Algebraic functions are formed by applying algebraic operations, such as addition, subtraction, multiplication, division, and taking roots to polynomial functions. A polynomial function consists of a sum of terms, each consisting of a variable raised to a non-negative integer power and multiplied by a coefficient.

When studying algebraic functions, such as \( f(x) = x + \frac{1}{x} \), it's apparent that this function is neither purely polynomial (due to the term \( \frac{1}{x} \) which is not a non-negative integer power of x) nor is it even or odd since replacing \( x \) with \( -x \) does not result in \( f(-x) \) being equal to \( f(x) \) or \( -f(x) \). Algebraic functions can often hold intricate behaviors that aren't readily seen and require careful analysis.

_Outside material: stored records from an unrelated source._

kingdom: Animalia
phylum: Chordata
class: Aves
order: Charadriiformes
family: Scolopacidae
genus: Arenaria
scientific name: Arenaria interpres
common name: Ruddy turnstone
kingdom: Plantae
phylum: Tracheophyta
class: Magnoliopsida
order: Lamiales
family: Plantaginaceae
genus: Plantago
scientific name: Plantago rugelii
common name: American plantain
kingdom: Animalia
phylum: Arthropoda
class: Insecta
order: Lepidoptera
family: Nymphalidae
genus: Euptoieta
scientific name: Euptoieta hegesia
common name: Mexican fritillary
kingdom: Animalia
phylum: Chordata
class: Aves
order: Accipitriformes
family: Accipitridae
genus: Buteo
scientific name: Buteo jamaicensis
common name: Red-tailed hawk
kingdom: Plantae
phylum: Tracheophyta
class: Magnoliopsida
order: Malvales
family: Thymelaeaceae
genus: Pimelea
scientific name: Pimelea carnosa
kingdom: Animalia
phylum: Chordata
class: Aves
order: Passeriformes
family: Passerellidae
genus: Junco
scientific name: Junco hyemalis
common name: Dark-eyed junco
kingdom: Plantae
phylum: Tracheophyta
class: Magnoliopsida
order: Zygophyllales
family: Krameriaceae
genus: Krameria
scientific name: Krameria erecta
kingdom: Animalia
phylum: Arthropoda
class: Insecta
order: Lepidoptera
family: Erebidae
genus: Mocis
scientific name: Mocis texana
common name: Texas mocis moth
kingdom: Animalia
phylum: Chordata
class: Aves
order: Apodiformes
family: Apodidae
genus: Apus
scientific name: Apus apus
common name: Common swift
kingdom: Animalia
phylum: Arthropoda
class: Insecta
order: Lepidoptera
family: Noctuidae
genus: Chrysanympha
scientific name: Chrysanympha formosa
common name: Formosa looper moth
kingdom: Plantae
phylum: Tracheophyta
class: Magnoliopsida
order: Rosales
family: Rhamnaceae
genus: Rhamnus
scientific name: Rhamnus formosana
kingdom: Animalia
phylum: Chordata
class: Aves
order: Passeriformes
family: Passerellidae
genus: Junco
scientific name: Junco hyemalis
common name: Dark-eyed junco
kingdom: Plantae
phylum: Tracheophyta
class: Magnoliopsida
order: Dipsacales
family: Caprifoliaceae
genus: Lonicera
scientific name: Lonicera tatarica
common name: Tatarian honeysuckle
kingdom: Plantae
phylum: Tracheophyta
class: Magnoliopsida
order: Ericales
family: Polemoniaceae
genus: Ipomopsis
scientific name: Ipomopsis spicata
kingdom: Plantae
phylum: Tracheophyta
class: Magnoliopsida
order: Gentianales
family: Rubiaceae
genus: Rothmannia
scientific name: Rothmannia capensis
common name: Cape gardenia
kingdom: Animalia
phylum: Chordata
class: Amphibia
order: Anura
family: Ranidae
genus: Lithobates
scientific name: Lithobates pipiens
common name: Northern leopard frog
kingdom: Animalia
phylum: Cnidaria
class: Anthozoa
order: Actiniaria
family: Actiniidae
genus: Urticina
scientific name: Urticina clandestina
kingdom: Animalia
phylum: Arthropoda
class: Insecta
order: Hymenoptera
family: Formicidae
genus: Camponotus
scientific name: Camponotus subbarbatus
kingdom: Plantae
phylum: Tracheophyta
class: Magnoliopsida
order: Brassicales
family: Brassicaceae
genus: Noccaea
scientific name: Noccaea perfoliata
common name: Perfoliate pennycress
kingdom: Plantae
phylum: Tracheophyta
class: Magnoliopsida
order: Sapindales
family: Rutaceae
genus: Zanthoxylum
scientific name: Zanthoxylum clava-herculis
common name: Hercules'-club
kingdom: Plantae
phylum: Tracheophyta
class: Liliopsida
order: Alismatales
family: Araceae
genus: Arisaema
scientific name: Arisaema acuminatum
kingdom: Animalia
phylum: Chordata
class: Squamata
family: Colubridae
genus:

Rational functions are a type of algebraic functions represented by the ratio of two polynomials. In other words, they have the form \( \frac{p(x)}{q(x)} \) where both \( p(x) \) and \( q(x) \) are polynomials. One of the main characteristics of rational functions is their potential to have asymptotes, which are lines that the graph of the function approaches but never touches.

Take the given function \( g(x) = 1 + \frac{1}{x} \) as an example. This function has a vertical asymptote at \( x = 0 \) and is neither even nor odd. When analyzing rational functions, particularly for symmetry, it is pivotal to consider the behavior of the function as \( x \) approaches both positive and negative infinity, and as it approaches any vertical asymptotes. This can expose interesting properties about the function's growth and limitations.